Bert Hubert, famous as the original PowerDNS author, showed us a proof of concept called Kolmo. His gripe is that even with automation efforts he’s still missing something. His main point was that even if you automate the configuration of a server there are almost always going to be manual changes to get the behaviour of the server to suit your needs or just to keep the server running. What he would like is something that keeps track of these manual changes and pushes them back to the repository on which the automatic configuration is based. Because of this, Bert built a proof of concept (to be found here on his Github page). He showed the workings of his POC and I have to say it looked very good and practical. The next step is making something like this more adult and of course it has to be picked up by and integrated info software packages that you want to use it with. I hope I will see more of this idea in the future.
Daan Keuper works for Computest where he investigates the security of lots of different products and technologies. A recent project was hacking cars. He presented us with some basic information of how a modern car uses information technology and where the weak spots are.
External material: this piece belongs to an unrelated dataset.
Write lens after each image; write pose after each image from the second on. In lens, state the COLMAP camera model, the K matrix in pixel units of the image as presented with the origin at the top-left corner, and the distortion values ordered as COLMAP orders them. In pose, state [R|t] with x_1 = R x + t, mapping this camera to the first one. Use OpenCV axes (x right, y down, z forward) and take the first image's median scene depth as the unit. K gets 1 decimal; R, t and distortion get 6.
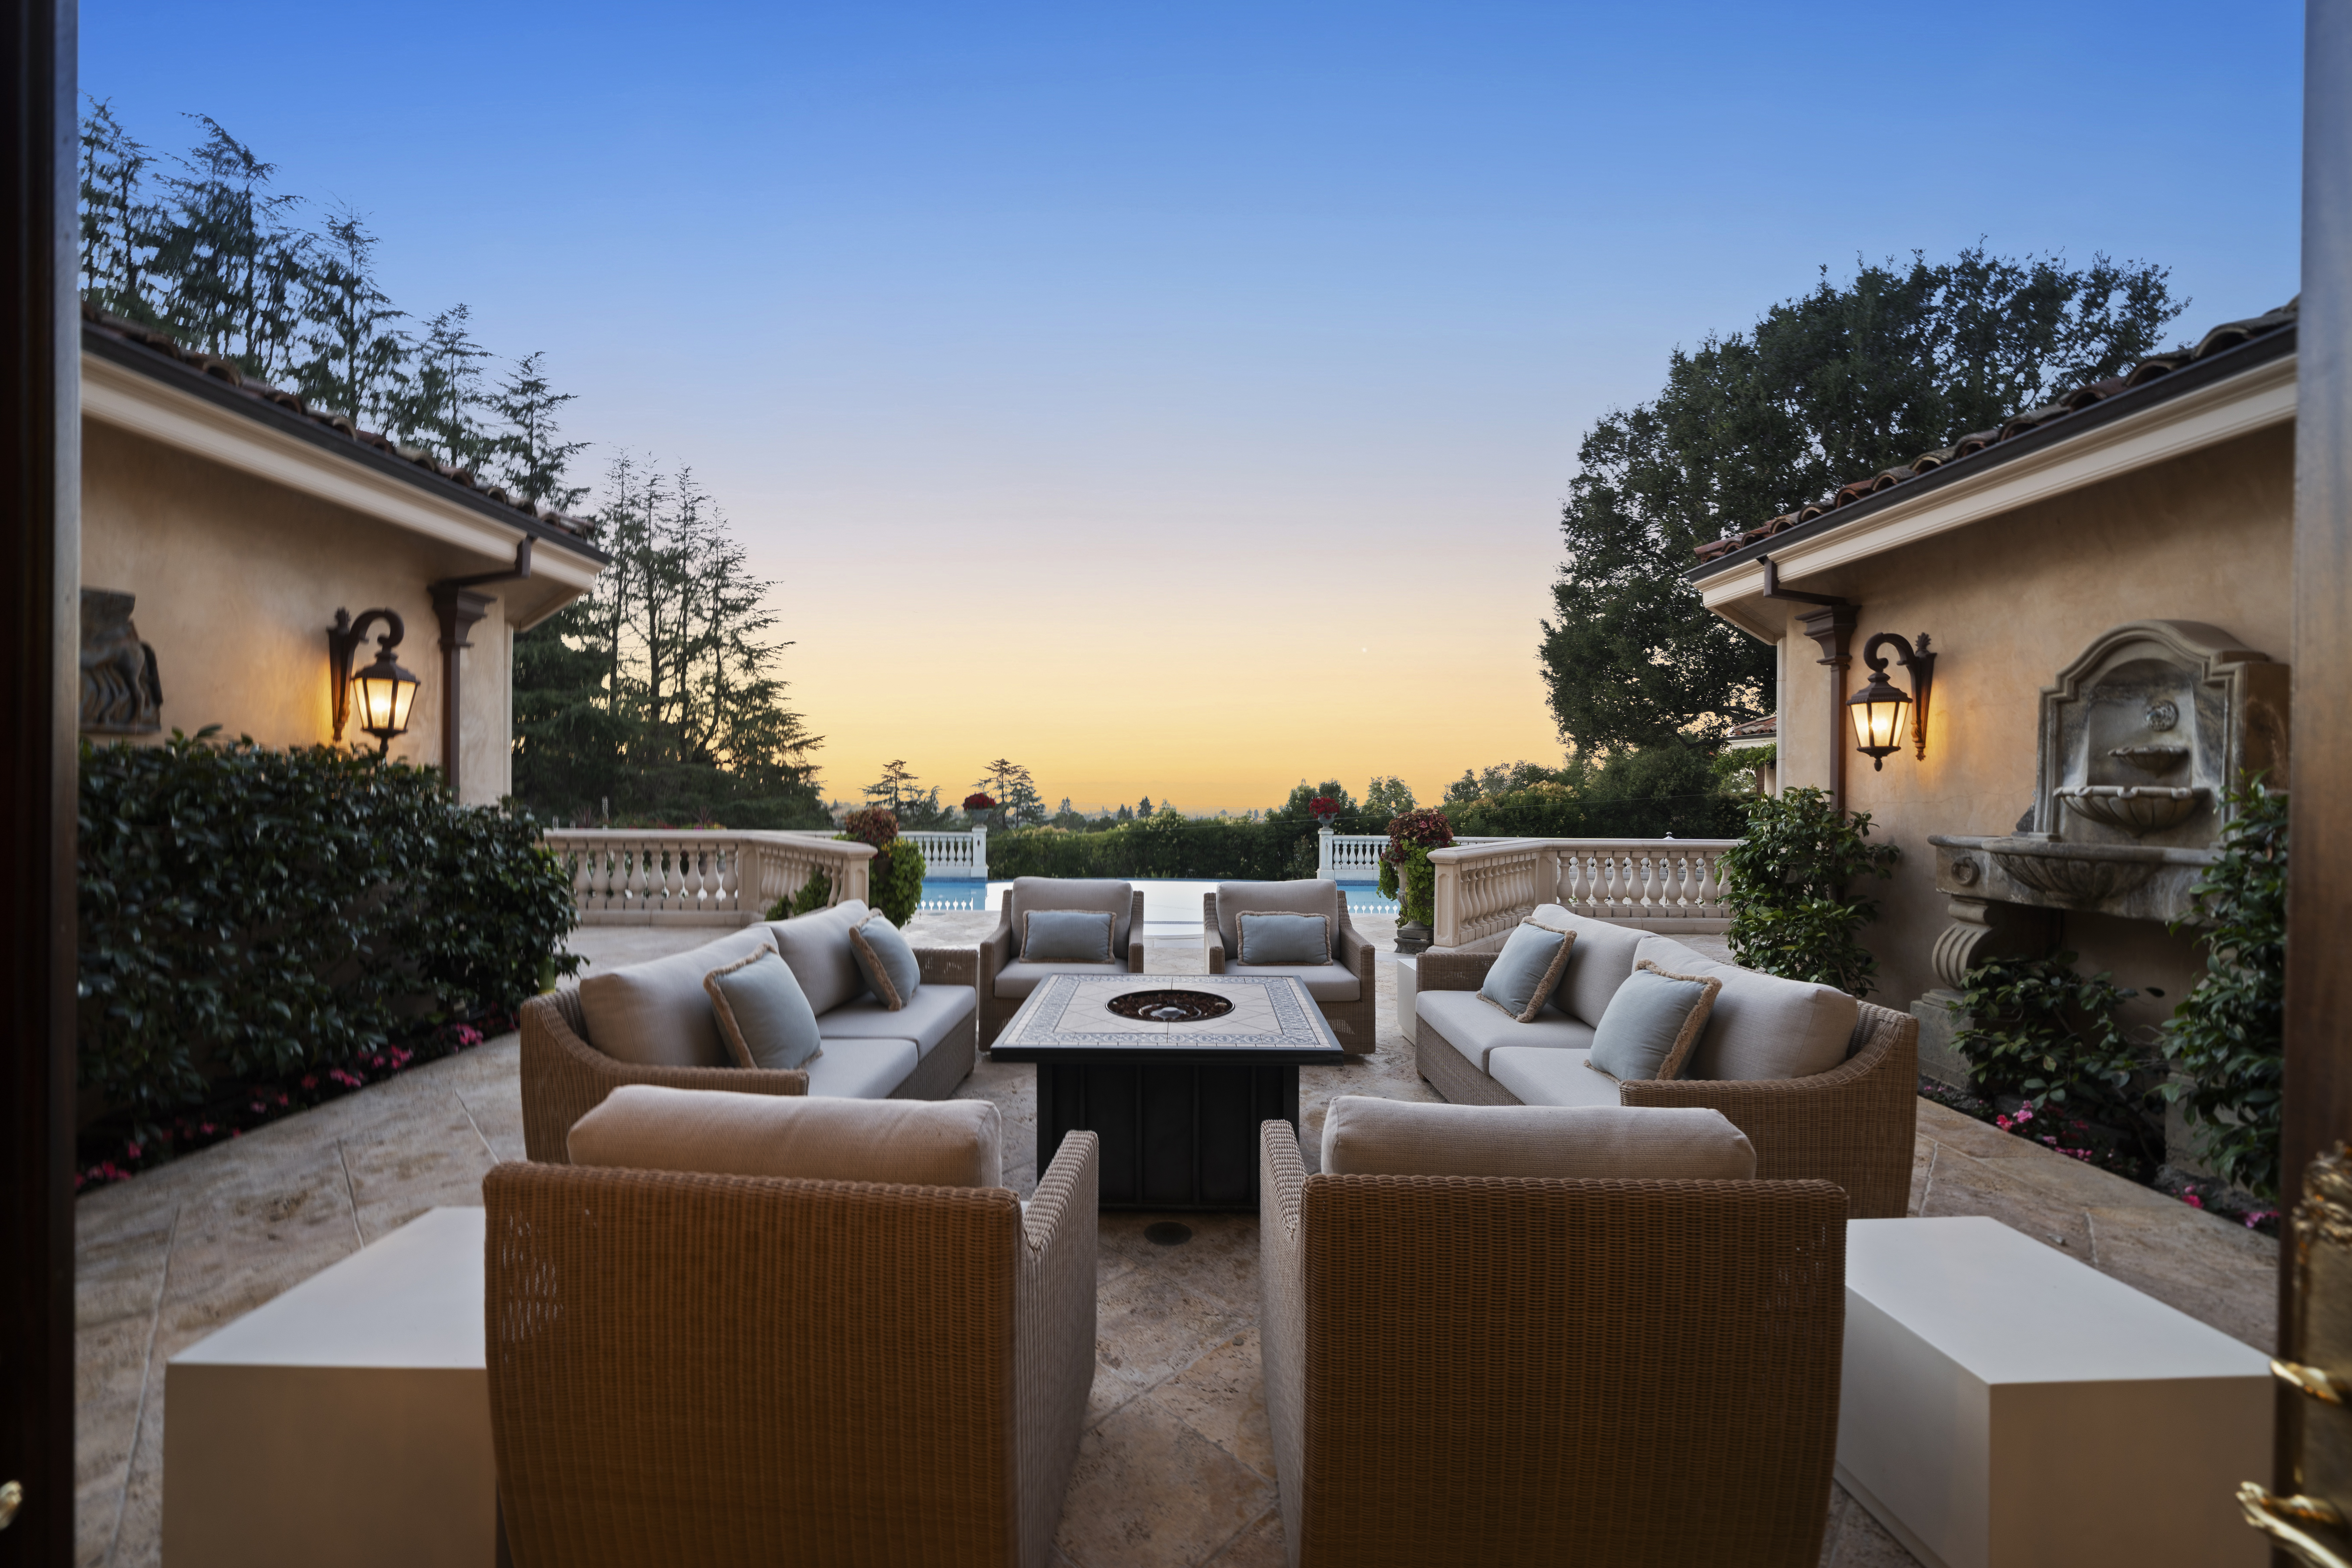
lens RADIAL K [[920.0, 0, 1176.0], [0, 920.0, 784.0], [0, 0, 1]] dist [-0.001545, -0.000130]
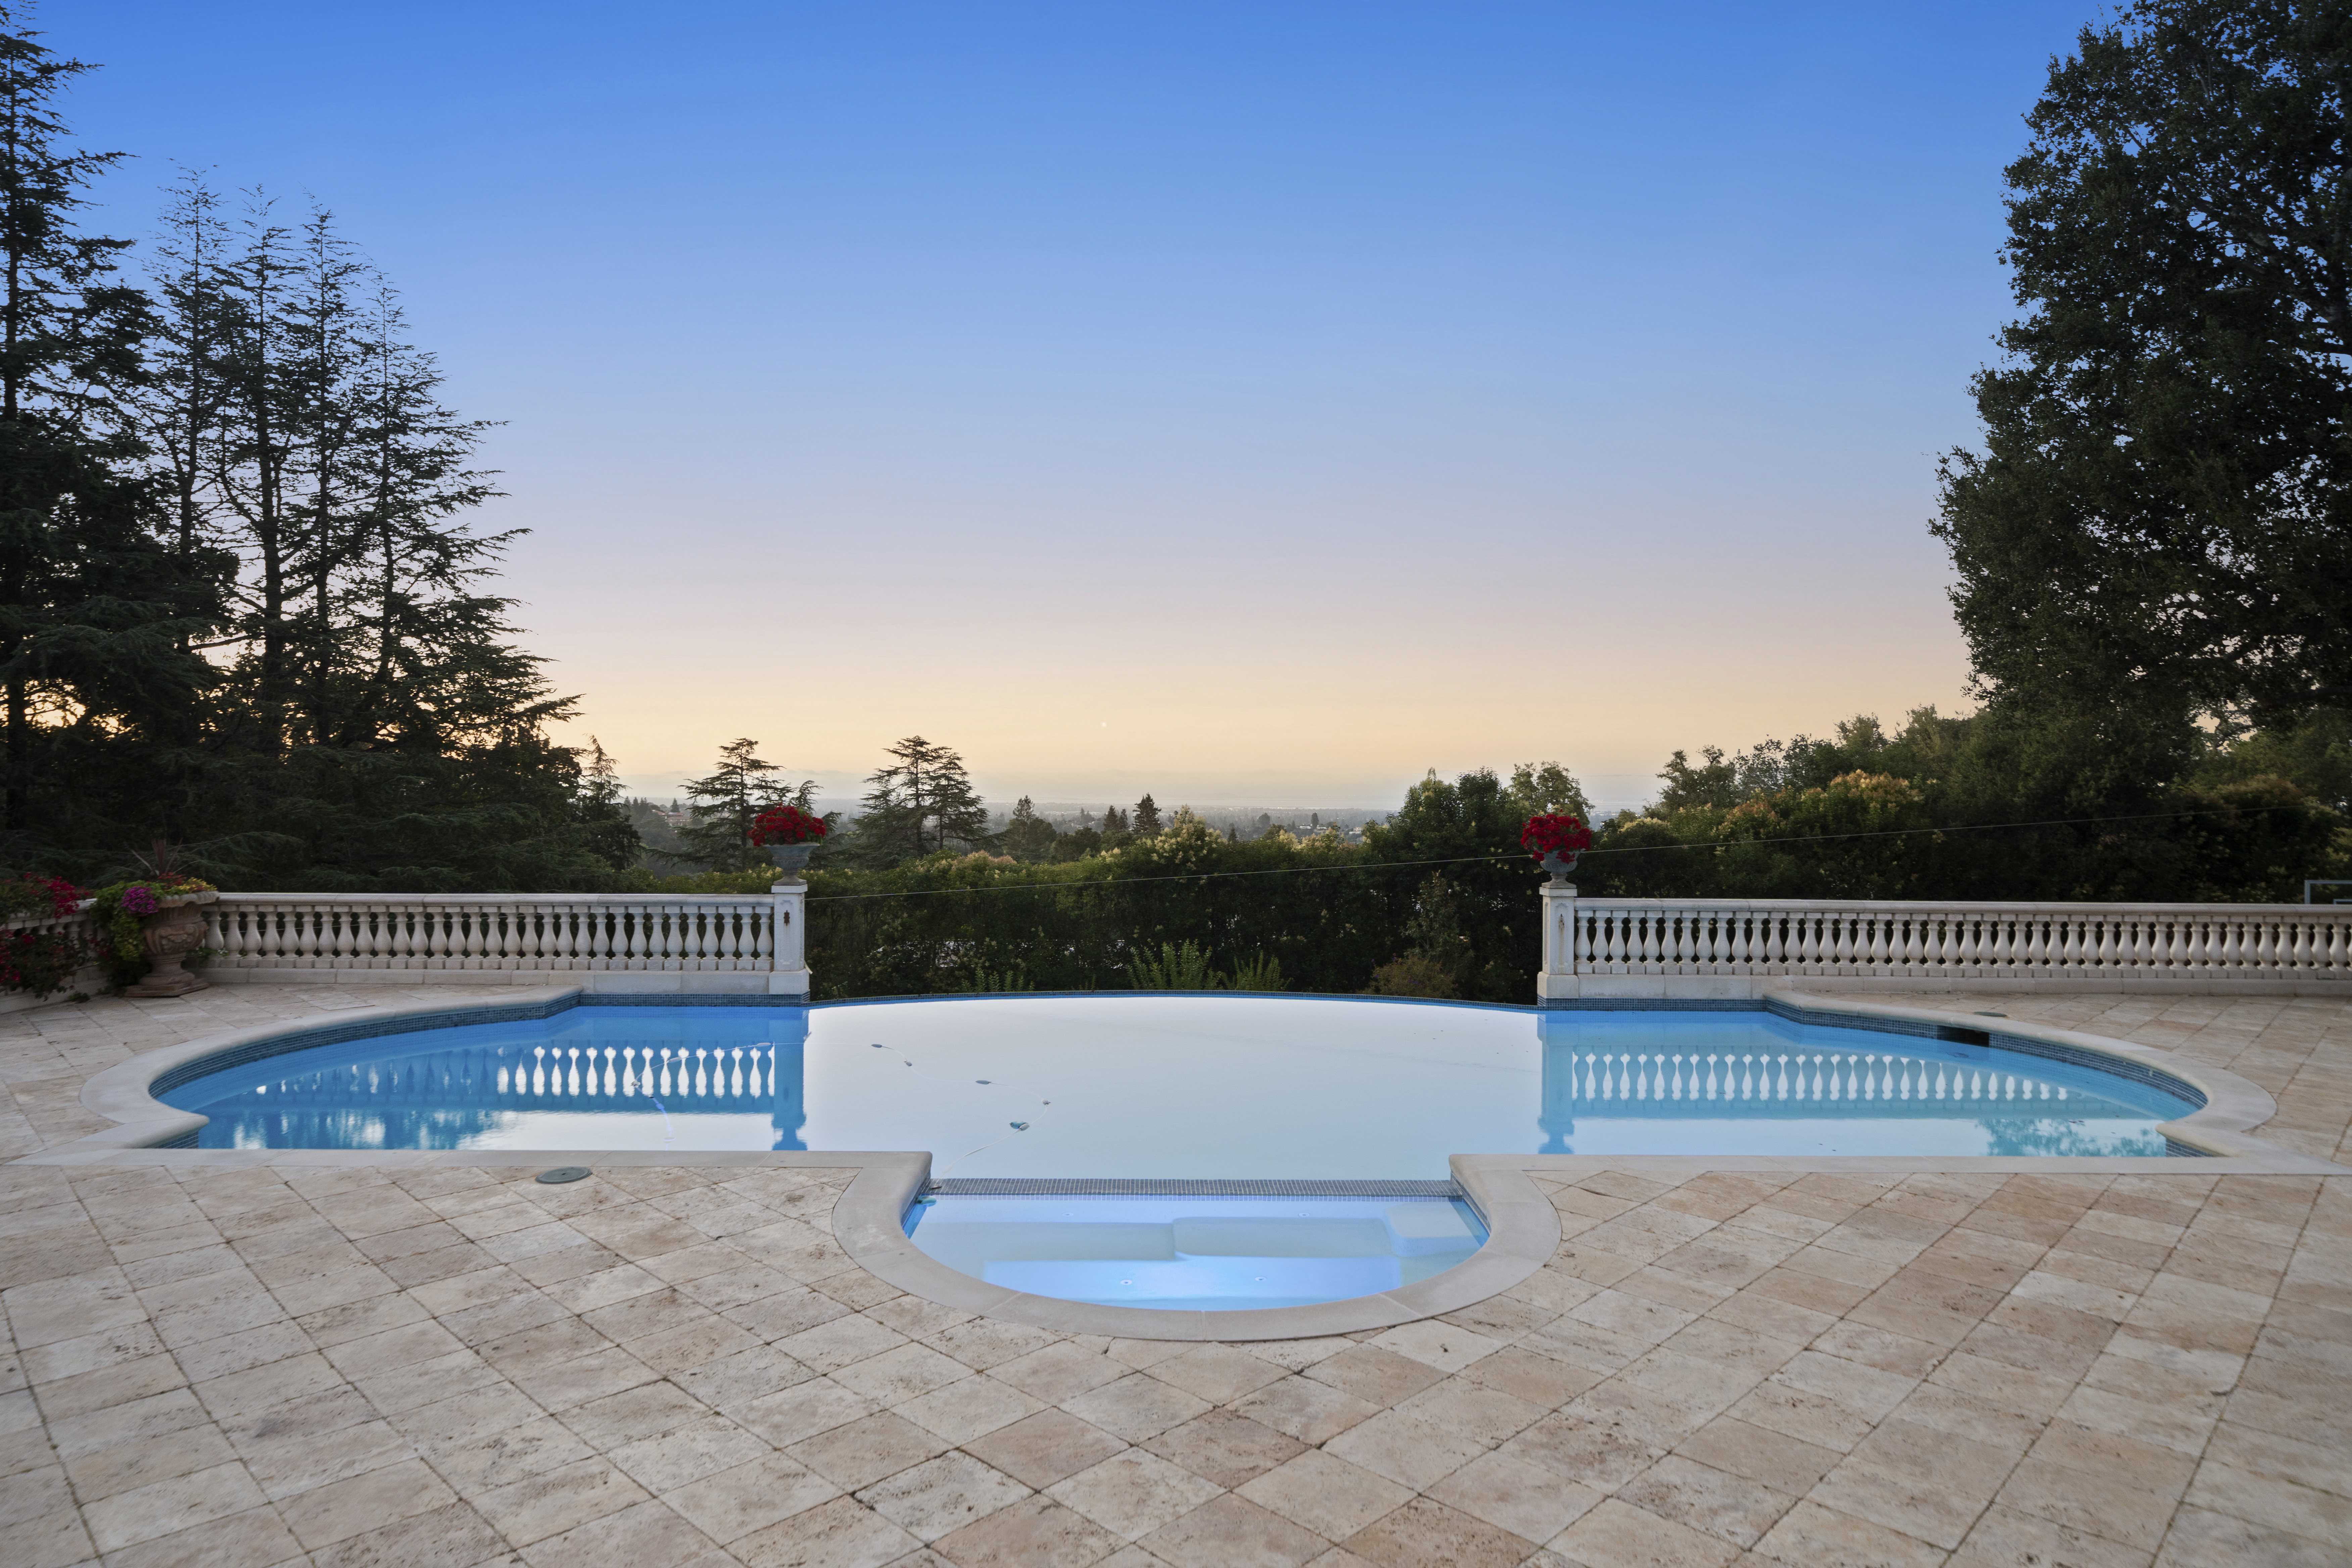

Car security is something I’ve kept an eye on in the media for the last couple of years so I wasn’t surprised by the content of his talk, but he did a good job to lay out all the basics for the audience. The topic is a bit frightening, especially since it’s apparently really hard to keep cars secure and the problem is likely to get worse.
After the talks there was the merciless NLNOG quiz that doesn’t improve ones mood. One lucky bastard got to walk away with a /24 of IPv4 PI space and there were some other cool prices including some LEGO and a Nintendo Switch. All in all I really enjoyed the NLNOG Day again and I’m already counting down the days until the next one.